Na verdade o que continua me surpreendendo cada vez mais é a riqueza da oralidade popular. Tenho pesquisado a cultura ribeirinha e registrado cantos de trabalho, entre outras manifestações que pensei nunca mais encontrar. Sei também que muita poesia de boa qualidade tem sido produzida à margem deste imenso rio que cruza o país. Muitas viram canções, é certo. Mas muitas só chegam ao papel através de pequeninas editoras independentes. Nas margens do São Francisco há um mar de poetas, gente que, infelizmente, não ganha reconhecimento ou mesmo acesso às editoras importantes do país.

- Você tinha um sonho de levar A História de Amor de Fernando e Isaura, de Ariano - cujo personagem principal é o rio - para as telas. O sonho permanece, mesmo com este mergulho em Velho Chico? Por quê?

Sim, permanece. Trata-se de uma primeira tentativa apaixonada de Ariano sobre a prosa romanesca, de passar do teatro e da poesia à prosa. Pretendo retomar o trabalho com o texto ao final de Velho Chico.

- A música ocupa lugar especial em suas criações. Quem você quer que o Brasil ouça e passe a admirar depois de assistir à novela?

Quase não consigo te responder essa. A novela traz muitos talentos musicais. Mas pensando em uma escala nacional, popular, de alguém que, apesar dos anos de estrada, não tem ainda essa dimensão popular imensa que as novelas trazem, e que eu adoraria que tocasse nas rádios, te respondo um nome só: Tom Zé.

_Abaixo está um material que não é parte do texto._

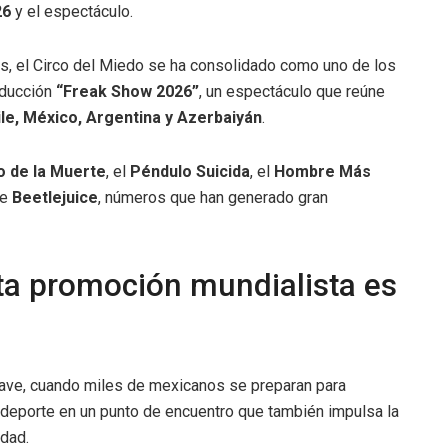
26
y el espectáculo.
ips, el Circo del Miedo se ha consolidado como uno de los
oducción
“Freak Show 2026”
, un espectáculo que reúne
ile, México, Argentina y Azerbaiyán
.
o de la Muerte
, el
Péndulo Suicida
, el
Hombre Más
je
Beetlejuice
, números que han generado gran
ta promoción mundialista es
ave, cuando miles de mexicanos se preparan para
l deporte en un punto de encuentro que también impulsa la
idad.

- Onde poderemos enxergar Pernambuco em Velho Chico

Velho Chico é uma geografia de ficção onde sertões de vários estados brasileiros se espelham, se misturam e contribuem com seu espírito particular na construção da fabulação. É um universo que fica quase impossível dizer e separar: isto é sertão de Pernambuco, isto é o de Alagoas, ou aquele é na Paraíba e assim por diante. Como diz Guimarães Rosa: “Sertão é aqui dentro”.  

- O Brasil precisa a voltar a criar laços próprios de identidade? Se sim, com a sua criação  e arte, você espera colaborar com isso? De que forma?

Continuo interessado nos vetores míticos do país, numa espécie de escavação, em uma perspectiva histórica e ao mesmo tempo lúdica. Sei que na televisão isto é muito difícil e delicado, mas, sinceramente, esta é a tentativa: tocar nas contradições arquetípicas do país, nas coordenadas sociais e humanas que nos trouxeram até aqui. Lembro-me daquela reflexão Viscontiana: “Ao nos colocarmos diante da beleza, nos deparamos com a Morte”. Sinto estas forças contraditórias quanto mais pesquiso a tal brasilidade. Não há refúgio. Ela é indizível, não tem apenas uma cara ou um nome. Somos multifacetados. Onde quer que se esteja, qualquer região, perceberemos sempre o espírito barroco dos contrários, das volutas nos elevando e nos soterrando. Somos um país profundo.